Distributed Systems Engineer - Web Scraping

Job description

We are looking for talented profiles to help build and maintain the distributed data collection system that is at the heart of our business.

We are a data-driven company which collects and processes more than 500GB of raw data daily. We leverage big data technologies such as Serverless, Spark on AWS EMR to crunch these volumes of data and make it queryable.

 

In this role you will ensure that our data collection engine, which consists of distributed web crawlers, is state of the art and ahead of our competition. You will ensure that we can scrape any webshop, no matter the ban-detection that has been put in place. Next to that it will be important that the proper monitoring tools are in place. We are currently scraping 60 sites and your goal is to at least triple that without losing completeness and quality.

 

As a distributed systems engineer you will be responsible for the following topics:

  • Distributed web crawling architectures.
  • Cost-effective data processing architectures.
  • Advanced system monitoring solutions & dashboards.
  • Design advanced ways of interpreting scraped HTMLs.
  • Advanced proxy management.

On top of all this you’ll make sure that Daltix stays competitive in terms of data collection by using the latest & most suitable technologies throughout our stack.

 

About the stack

  • This distributed system is made on top of Amazon Web Services and uses Serverless architectures where possible, with Python & Javascript being the main programming languages used.
  • As Daltix scales from 50+ websites to 200+ websites (which it scrapes multiple times per day!) it has to invest in orchestration technologies such as Kubernetes as well as logging & monitoring solutions to keep an overview at scale.

Requirements

Minimum

  • At least 5 years of experience in object oriented software engineering & design in any object oriented programming language.
  • Experience with and understanding of large-scale web crawling.
  • Experience with databases, SQL.
  • Experience with infrastructure such as load-balancers, caches, …
  • Highly proficient in spoken and written English.
  • You never stop learning.

 

Preferred

  • Have experience building on top of Amazon Web Services.
  • Have programming experience with Python
  • Expert knowledge of web-scraping & web-scraping architectures.
  • Experience with GoLang & JavaScript (NodeJS) is a plus.
  • Experience with big data technologies (such as Hadoop, Spark, Airflow, Cassandra, Elasticsearch) is a plus.
  • Have a deep understanding of cloud possibilities and limitations in the areas of distributed systems, load balancing and networking, massive data storage, and security.
  • Get energy from working in a highly complex and challenging startup environment with a high tech product.

 

What can Daltix offer you?

Daltix’ offers a competitive wage (including various benefits etc) and a young, dynamic and international (we have offices in Belgium and Portugal) atmosphere to work in.

You will also receive the possibility to work from home if you prefer (even if you live in Lisbon).

When you start working at Daltix, you will get a deep dive experience.

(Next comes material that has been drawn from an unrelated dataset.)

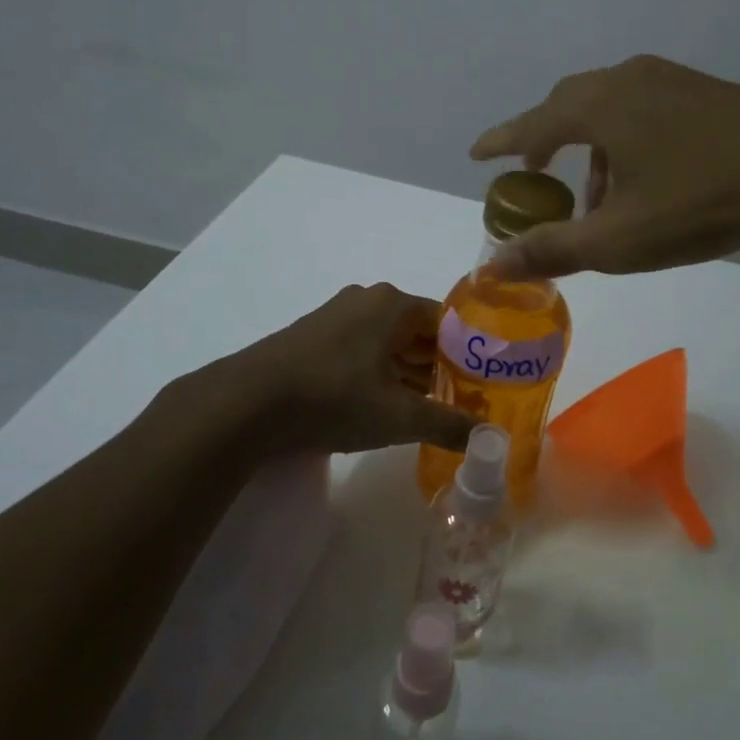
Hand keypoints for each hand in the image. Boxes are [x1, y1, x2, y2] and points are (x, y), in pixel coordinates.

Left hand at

You learn all you need to know about us, our journey, your future colleagues, the tools we work with, etc.  

Going beyond, is coded in our company DNA. As soon as you start working, we expect a hands-on approach, with an entrepreneurial mentality.

You will also be able to participate in relevant trainings to stay at the top of this field.

Besides developing your technical skills you will also have the opportunity to grow into the following skill sets:

Technical/architectural lead. SW project management. Team leading & coaching.